Гомазков – личность мутная. Ходили слухи и не беспочвенные, что он не чист на руку. И хотя за эту руку его пока никто не поймал, дыма без огня не бывает. И сквозь дым этот, стелившийся по зданию суда, по кабинетам судей, отчётливо просматривалась и почти двухсотметровый пентхаус в центре Москвы, и трёхэтажный загородный дом в ближайшем Подмосковье с бассейном и подземным гаражом, где помещались и машина самого Гомазкова, и его жены, и сына-студента, причём машины всё не из дешёвых. Конечно, судьи получают неплохую зарплату, но не настолько.
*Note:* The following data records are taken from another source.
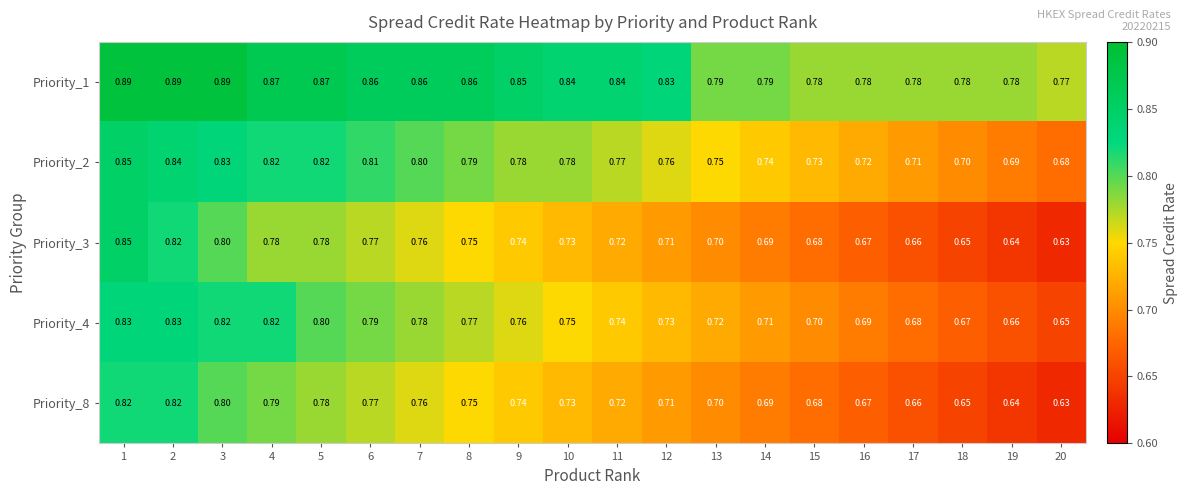

What is the smallest value displayed?

0.6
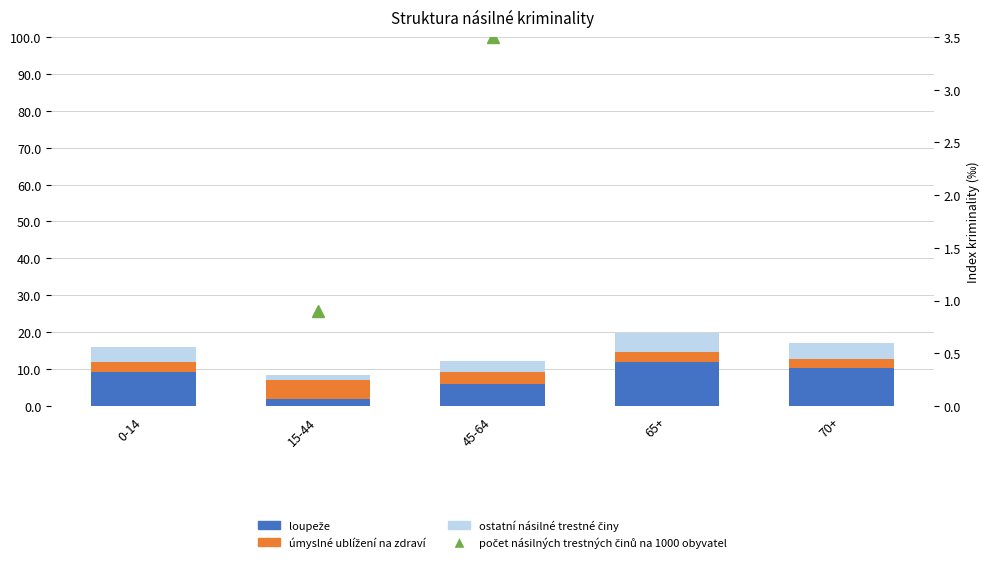

Reading right to left, what are all the values shown in this chart?

loupeže: 70+=10.3	65+=11.9	45-64=5.9	15-44=1.9	0-14=9.1
úmyslné ublížení na zdraví: 70+=2.3	65+=2.7	45-64=3.4	15-44=5.0	0-14=2.9
ostatní násilné trestné činy: 70+=4.4	65+=5.3	45-64=2.9	15-44=1.4	0-14=4.1
počet násilných trestných činů na 1000 obyvatel: 70+=9.0	65+=9.8	45-64=3.5	15-44=0.9	0-14=7.3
Но не это возбуждало неприязнь Коптева к Гомазкову. Если всё, о чём судачили, имело место быть, то рано или поздно его проделками заинтересуются, обычно такие люди со временем теряют чувство реальности. Возмущал Коптева низкий профессиональный уровень своего коллеги, ужасающая его некомпетентность. Ни у кого другого, как у Гомазкова, не было столько отмёнённых вышестоящими инстанциями приговоров. Для Коптева, профессионала высокого класса, судьи справедливого и действительно независимого, это было неприемлемо. Отсюда и его отношение к таким, как Гомазков, которое он и не скрывал. И тем любопытнее было понять, какую выгоду для себя нащупал этот Гомазков в деле о мошенничестве? С кого из его фигурантов его он намеривался поиметь мзду? И что должен был дать взамен?